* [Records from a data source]
++++++++

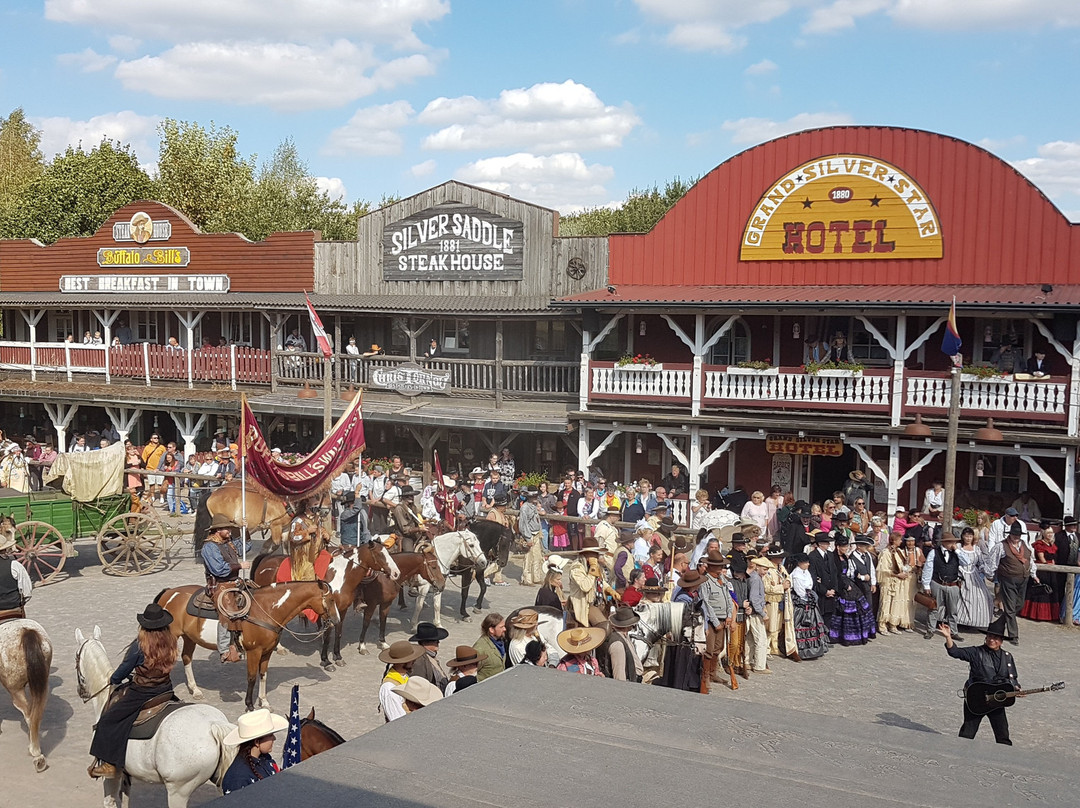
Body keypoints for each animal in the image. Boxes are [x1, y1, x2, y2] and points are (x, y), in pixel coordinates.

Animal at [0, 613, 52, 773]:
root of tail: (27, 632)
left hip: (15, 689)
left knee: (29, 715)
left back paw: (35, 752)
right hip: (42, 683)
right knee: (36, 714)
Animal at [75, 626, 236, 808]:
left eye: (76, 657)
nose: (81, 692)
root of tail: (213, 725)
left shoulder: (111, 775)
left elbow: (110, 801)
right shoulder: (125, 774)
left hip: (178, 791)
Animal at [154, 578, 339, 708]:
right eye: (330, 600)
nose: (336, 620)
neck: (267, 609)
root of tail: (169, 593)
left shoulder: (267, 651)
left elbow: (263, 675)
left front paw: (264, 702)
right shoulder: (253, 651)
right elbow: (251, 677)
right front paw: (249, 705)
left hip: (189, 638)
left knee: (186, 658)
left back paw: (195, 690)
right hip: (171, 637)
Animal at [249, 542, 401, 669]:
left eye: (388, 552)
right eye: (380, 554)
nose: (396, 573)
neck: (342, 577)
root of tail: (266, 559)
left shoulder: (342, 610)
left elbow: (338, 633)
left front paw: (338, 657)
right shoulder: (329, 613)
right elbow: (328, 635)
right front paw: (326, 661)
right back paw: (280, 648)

++++++++

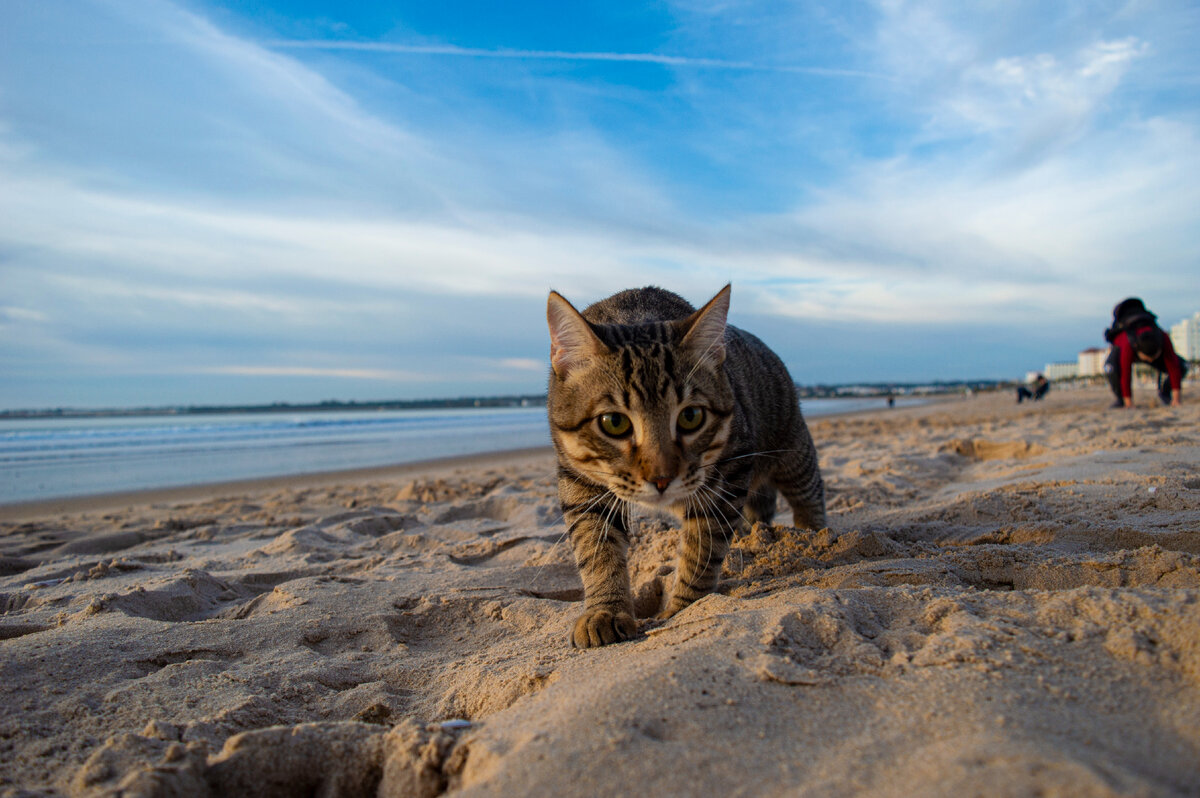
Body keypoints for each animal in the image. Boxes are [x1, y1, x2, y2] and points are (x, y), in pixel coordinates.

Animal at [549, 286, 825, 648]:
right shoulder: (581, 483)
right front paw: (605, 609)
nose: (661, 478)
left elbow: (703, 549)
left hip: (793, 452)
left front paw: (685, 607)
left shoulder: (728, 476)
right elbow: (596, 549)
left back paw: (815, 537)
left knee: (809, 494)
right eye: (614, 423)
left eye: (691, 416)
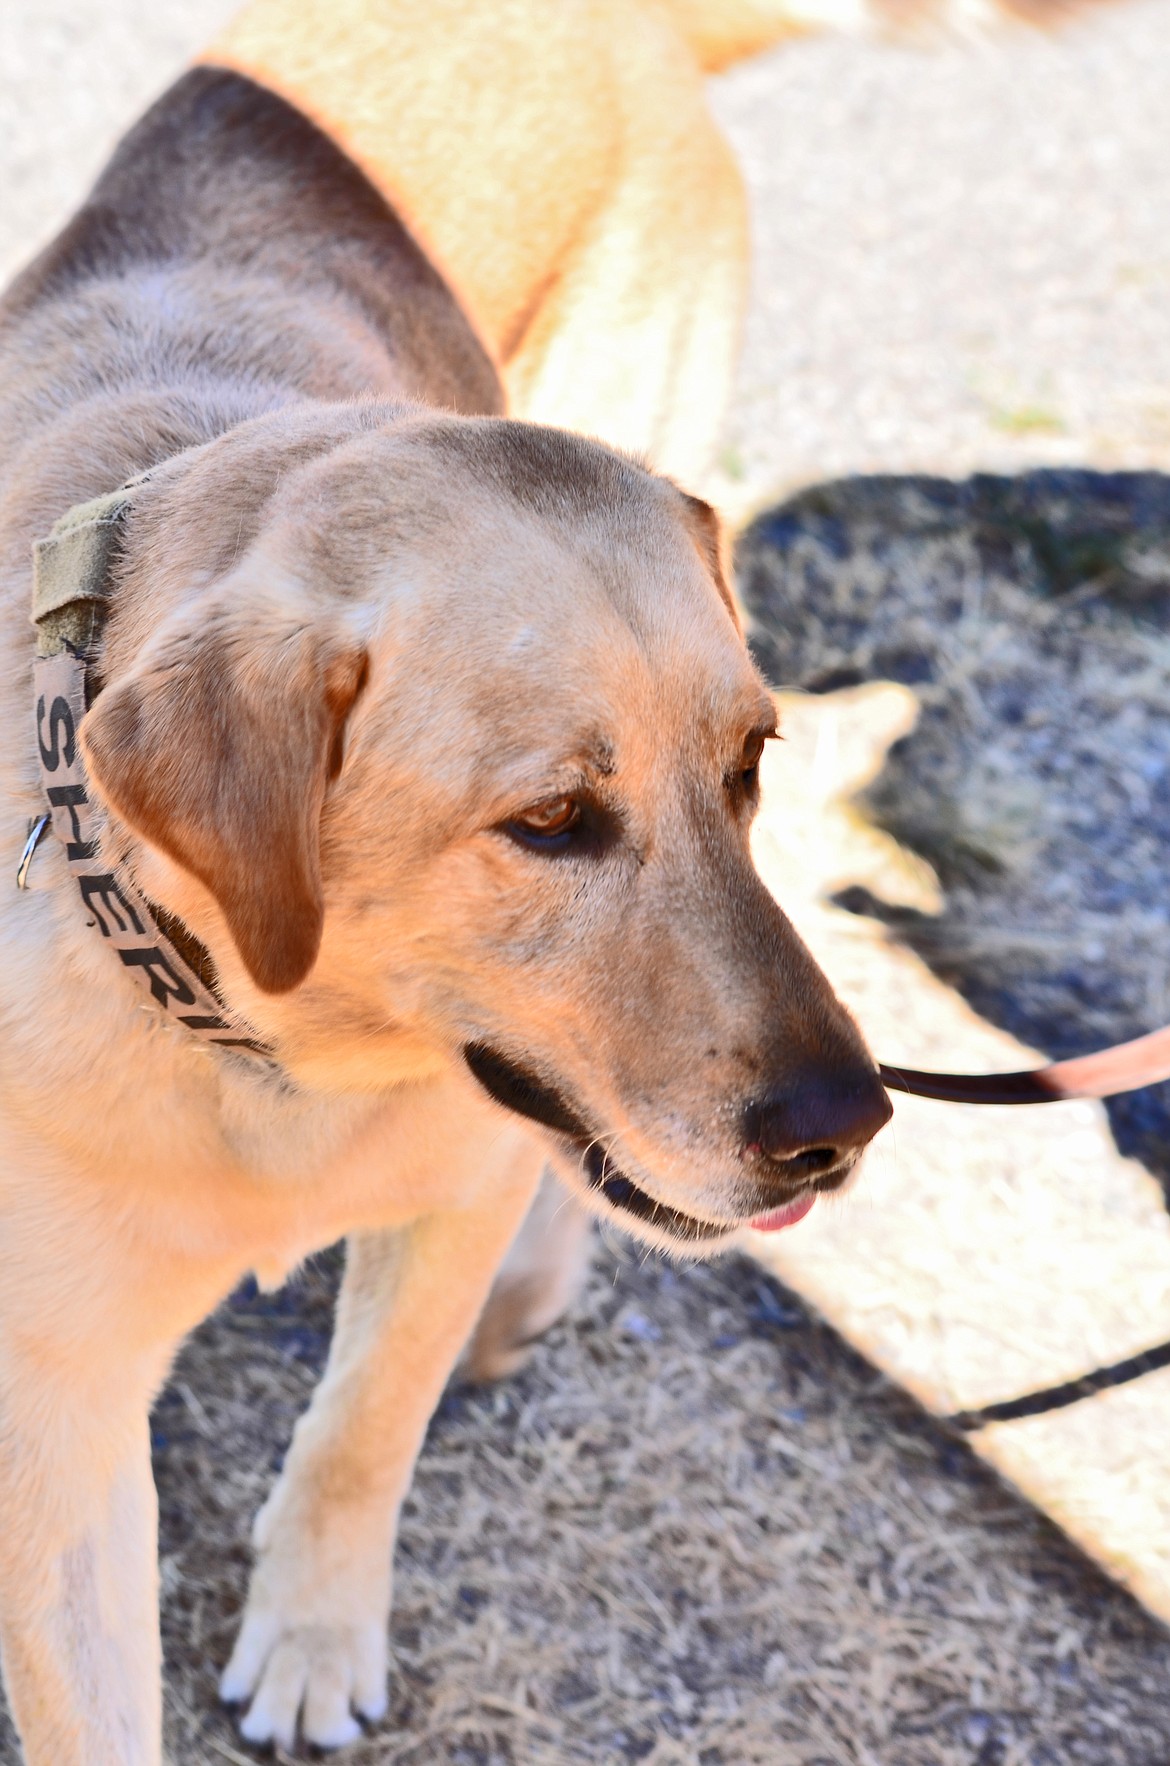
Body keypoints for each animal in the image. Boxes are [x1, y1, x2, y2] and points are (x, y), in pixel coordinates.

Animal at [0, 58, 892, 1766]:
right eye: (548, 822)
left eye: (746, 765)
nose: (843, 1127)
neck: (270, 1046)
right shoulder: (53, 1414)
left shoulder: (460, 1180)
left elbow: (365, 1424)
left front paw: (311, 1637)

++++++++

Beginning with the line above that contains "right front paw: (249, 705)", copy each line exactly up to and including the line that contains "right back paw: (280, 648)", and go no further.

* [OUTPUT FOR THIS TASK]
right front paw: (249, 705)
left hip: (189, 638)
left knee: (186, 658)
left back paw: (195, 690)
right hip: (171, 637)
Animal at [249, 542, 401, 669]:
left eye: (388, 552)
right eye: (380, 554)
nose: (396, 573)
neck: (342, 577)
root of tail: (266, 559)
left shoulder: (342, 610)
left elbow: (338, 633)
left front paw: (338, 657)
right shoulder: (329, 613)
right elbow: (328, 635)
right front paw: (326, 661)
right back paw: (280, 648)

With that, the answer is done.